Metadata-Version: 2.1
Name: fastq-filter
Version: 0.1.0
Summary: A fast FASTQ filter progam.
Home-page: https://github.com/lumc/fastq-flter
Author: Leiden University Medical Center
Author-email: sasc@lumc.nl
License: MIT
Keywords: FASTQ filter
Platform: UNKNOWN
Classifier: Programming Language :: Python :: 3 :: Only
Classifier: Programming Language :: Python :: 3
Classifier: Programming Language :: Python :: 3.6
Classifier: Programming Language :: Python :: 3.7
Classifier: Programming Language :: Python :: 3.8
Classifier: Programming Language :: Python :: 3.9
Classifier: License :: OSI Approved :: MIT License
Requires-Python: >=3.6
Description-Content-Type: text/x-rst
License-File: LICENSE

=============
fastq-filter
=============

A fast FASTQ filter program.

Fastq-filter correctly takes into account that quality scores are log scores
when calculating the mean.

Installation
============

For the latest development version

.. code-block::

    pip install git+https://github.com/LUMC/fastq-filter


Quickstart
==========
.. code-block::

    fastq-filter mean_quality:20 my.fastq

This will filter out all fastq files that have a mean quality below 20.

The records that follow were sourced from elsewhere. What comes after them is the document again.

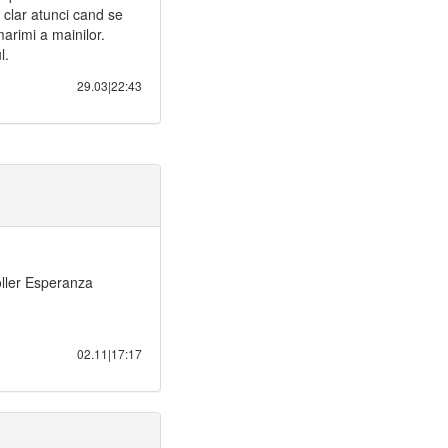
 clar atunci cand se
marimi a mainilor.
l.
29.03|22:43
oller Esperanza
02.11|17:17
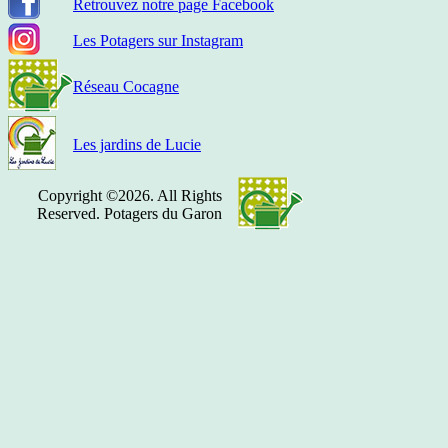
Retrouvez notre page Facebook
Les Potagers sur Instagram
Réseau Cocagne
Les jardins de Lucie
Copyright ©2026. All Rights
Reserved. Potagers du Garon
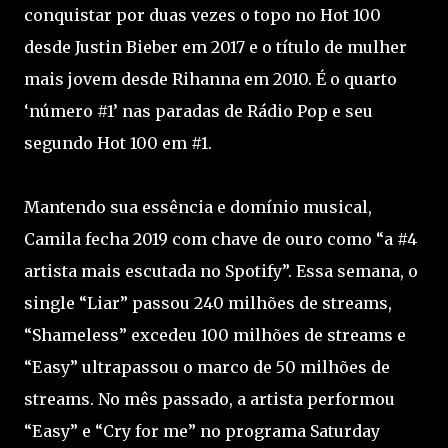
conquistar por duas vezes o topo no Hot 100
desde Justin Bieber em 2017 e o título de mulher
mais jovem desde Rihanna em 2010. É o quarto
‘número #1’ nas paradas de Rádio Pop e seu
segundo Hot 100 em #1.
Mantendo sua essência e domínio musical,
Camila fecha 2019 com chave de ouro como “a #4
artista mais escutada no Spotify”. Essa semana, o
single “Liar” passou 240 milhões de streams,
“Shameless” excedeu 100 milhões de streams e
“Easy” ultrapassou o marco de 50 milhões de
streams. No mês passado, a artista performou
“Easy” e “Cry for me” no programa Saturday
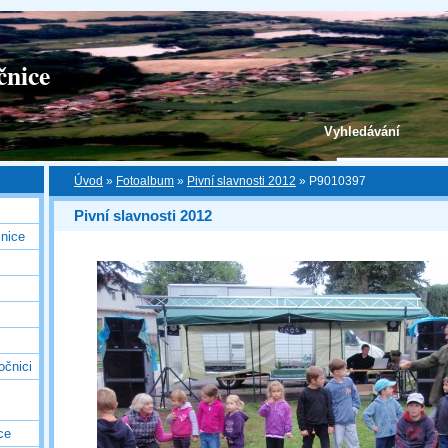
čnice
Vyhledávání
Úvod
»
Fotoalbum
»
Pivní slavnosti 2012
»
P9010397
Pivní slavnosti 2012
nice
očnici
ce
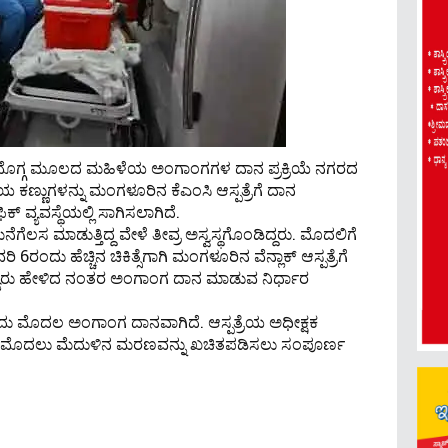
ವಮೊಗ್ಗ ಮೂಲದ ಮಹಿಳೆಯ ಅಂಗಾಂಗಗಳ ದಾನ ಪ್ರಕ್ರಿಯೆ ನಗರದ
ಳೆಯ ಕಣ್ಣುಗಳನ್ನು ಮಂಗಳೂರಿನ ಕೆಎಂಸಿ ಆಸ್ಪತ್ರೆಗೆ ದಾನ
ಕ್ ವ್ಯವಸ್ಥೆಯಲ್ಲಿ ಸಾಗಿಸಲಾಗಿದೆ.
ಮನೆಗೆಲಸ ಮಾಡುತ್ತಿದ್ದ ವೇಳೆ ತೀವ್ರ ಅಸ್ವಸ್ಥಗೊಂಡಿದ್ದರು. ಮೊದಲಿಗೆ
 6ರಂದು ಹೆಚ್ಚಿನ ಚಿಕಿತ್ಸೆಗಾಗಿ ಮಂಗಳೂರಿನ ವೆನ್ಲಾಕ್ ಆಸ್ಪತ್ರೆಗೆ
ೈದ್ಯರು ಹೇಳಿದ ನಂತರ ಅಂಗಾಂಗ ದಾನ ಮಾಡುವ ನಿರ್ಧಾರ
ಿ ಇದು ಮೊದಲ ಅಂಗಾಂಗ ದಾನವಾಗಿದೆ. ಆಸ್ಪತ್ರೆಯ ಅಧೀಕ್ಷಕ
ವ ಮೊದಲು ಮೆದುಳಿನ ಮರಣವನ್ನು ಖಚಿತಪಡಿಸಲು ಸಂಪೂರ್ಣ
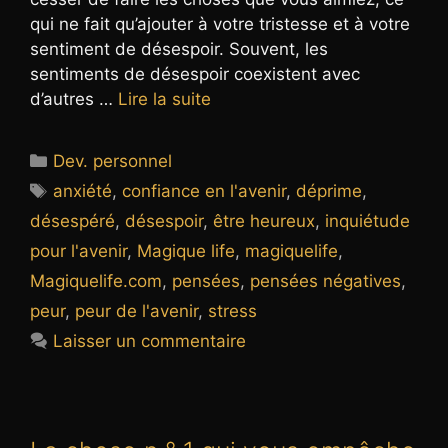
qui ne fait qu’ajouter à votre tristesse et à votre
sentiment de désespoir. Souvent, les
sentiments de désespoir coexistent avec
d’autres …
Lire la suite
Catégories
Dev. personnel
Étiquettes
anxiété
,
confiance en l'avenir
,
déprime
,
désespéré
,
désespoir
,
être heureux
,
inquiétude
pour l'avenir
,
Magique life
,
magiquelife
,
Magiquelife.com
,
pensées
,
pensées négatives
,
peur
,
peur de l'avenir
,
stress
Laisser un commentaire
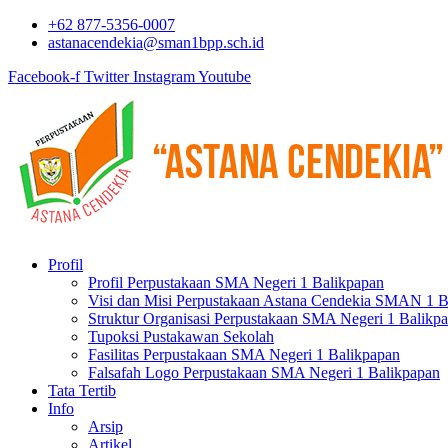
+62 877-5356-0007
astanacendekia@sman1bpp.sch.id
Facebook-f
Twitter
Instagram
Youtube
Profil
Profil Perpustakaan SMA Negeri 1 Balikpapan
Visi dan Misi Perpustakaan Astana Cendekia SMAN 1 B
Struktur Organisasi Perpustakaan SMA Negeri 1 Balikp
Tupoksi Pustakawan Sekolah
Fasilitas Perpustakaan SMA Negeri 1 Balikpapan
Falsafah Logo Perpustakaan SMA Negeri 1 Balikpapan
Tata Tertib
Info
Arsip
Artikel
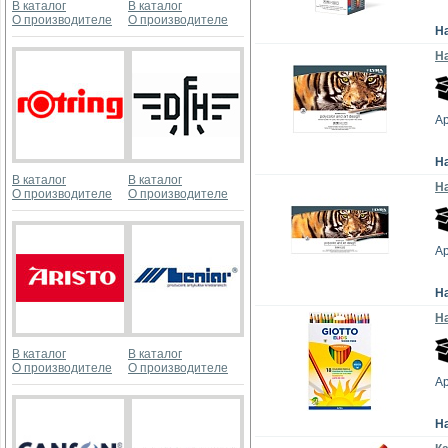
В каталог
В каталог
О производителе
О производителе
Н
На
Ар
Н
В каталог
В каталог
На
О производителе
О производителе
Ар
Н
На
В каталог
В каталог
О производителе
О производителе
Ар
Н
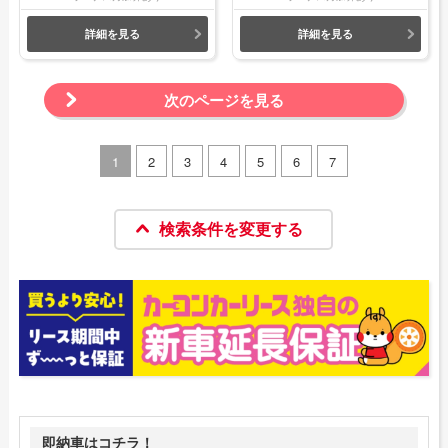
詳細を見る
詳細を見る
次のページを見る
1
2
3
4
5
6
7
検索条件を変更する
即納車はコチラ！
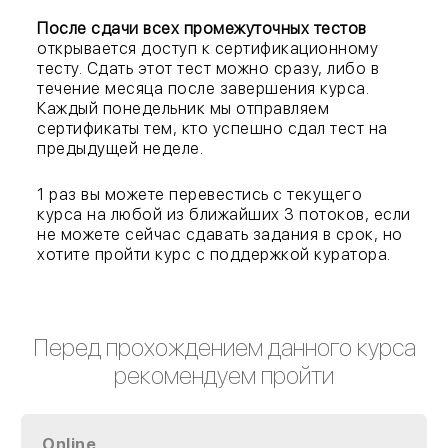
После сдачи всех промежуточных тестов
открывается доступ к сертификационному
тесту. Сдать этот тест можно сразу, либо в
течение месяца после завершения курса.
Каждый понедельник мы отправляем
сертификаты тем, кто успешно сдал тест на
предыдущей неделе.
1 раз вы можете перевестись с текущего
курса на любой из ближайших 3 потоков, если
не можете сейчас сдавать задания в срок, но
хотите пройти курс с поддержкой куратора.
Перед прохождением данного курса
рекомендуем пройти
Online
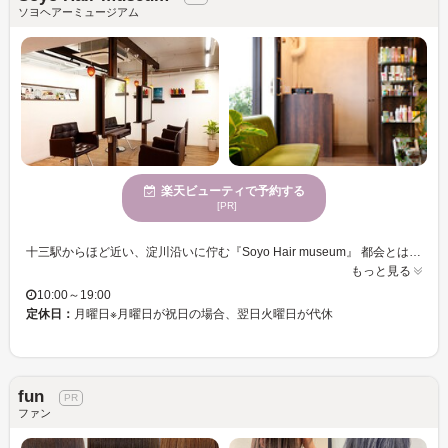
ソヨヘアーミュージアム
楽天ビューティで予約する
[PR]
十三駅からほど近い、淀川沿いに佇む『Soyo Hair museum』 都会とは思えないほど美しい自然が広がるロケーションは、訪れる人の心を優しく包み込んでくれます。きらきら光るグリーン、冬の雪模様・・・季節とともに移りゆく景色を感じる癒し空間は、忙しい日常を忘れさせてくれるはず！ 贅沢な空間で、よりゆっくりとお過ごしいただくことのできるスパは、リラクゼーションやエイジングなど、あなたの”なりたい”を導いてくれます。 オススメは「ヘッドスパ」目的に合わせた薬剤を厳選し、2コースご用意♪ 本当に気持ちいい・・・心の底から癒されるスパは、髪も心も美しくなれるスペシャルなケアです！ デザインや、薬剤、技術・・・全てに安心していただけるように、わかりやすく丁寧なカウンセリング。スタッフが本当に優しく気さくで、丁寧に対応してくれるから思っていることを、言いやすい雰囲気、人柄。あらゆるわがままを、笑顔でさりげなく受け止めてくれます。 美容室が苦手な方もそうでない方も『Soyo Hair museum』に足を運んでみてはいかがでしょうか？
もっと見る
10:00～19:00
定休日：
月曜日※月曜日が祝日の場合、翌日火曜日が代休
fun
ファン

Other filters are ``median_quality``, ``min_length`` and ``max_length``.
For more information use: ``fastq-filter --help-filters`` or see the filters
chapter below.

Fastq-filter can also chain filters together:

.. code-block::

    fastq-filter 'min_length:100|mean_quality:20' my.fastq

It is advisible to put the fastest filters (length) before the slower ones
(quality) to optimize performance.

Usage
=====

.. code-block::

    usage: fastq-filter [-h] [--help-filters] [-o OUTPUT] filters input

    positional arguments:
      filters               Filters and arguments. For example: mean_quality:20,
                            for filtering all reads with an average quality below
                            20. Multiple filters can be applied by separating with
                            the | symbol. For example:
                            min_length:100|mean_quality:20. Make sure to use
                            faster filters (length) before slower ones (quality)
                            for optimal performance. Use --help-filters to print
                            all the available filters.
      input                 Input FASTQ file. Compression format automatically
                            detected.

    optional arguments:
      -h, --help            show this help message and exit
      --help-filters        Print all the available filters.
      -o OUTPUT, --output OUTPUT
                            Output FASTQ file. Compression format automatically
                            determined by file extension. Default: stdout.

Filters
=======

============================== ===================================================================================
mean_quality:<quality>         The mean quality of the FASTQ record is equal or above the given quality value.
median_quality:<quality>       The median quality of the FASTQ record is equal or above the given quality value.
min_length:<length>            The length of the sequence in the FASTQ record is at least min_length
max_length:<length>            The length of the sequence in the FASTQ record is at most max_length
============================== ===================================================================================

Optimizations
=============

fastq-filter has used the following optimizations to be fast:

- Filters can be chained together to minimize IO.
- The python filter function is used. Which is a a shorthand for python code
  that would otherwise need to be interpreted.
- The mean and median quality algorithms are implemented in Cython.
- The mean quality algorithm uses a lookup table since there are only 93
  possible phred scores encoded in FASTQ. That saves a lot of power
  calculations to calculate the probabilities.
- The median quality algorithm implements a counting sort, which is really
  fast but not applicable for generic data. Since FASTQ qualities are uniquely
  suited for a counting sort, median calculation can be performed very quickly.
- `dnaio <https://github.com/marcelm/dnaio>`_ is used as FASTQ parser.  This
  parses the FASTQ files with a parser written in Cython.
- `xopen <https://github.com/pycompression/xopen>`_ is used to read and write
  files. This allows for support of gzip compressed files which are opened
  using `python-isal <https://github.com/pycompression/python-isal>`_ which
  reads gzip files 2 times faster and writes gzip files 5 times faster than
  the python ``gzip`` module implementation.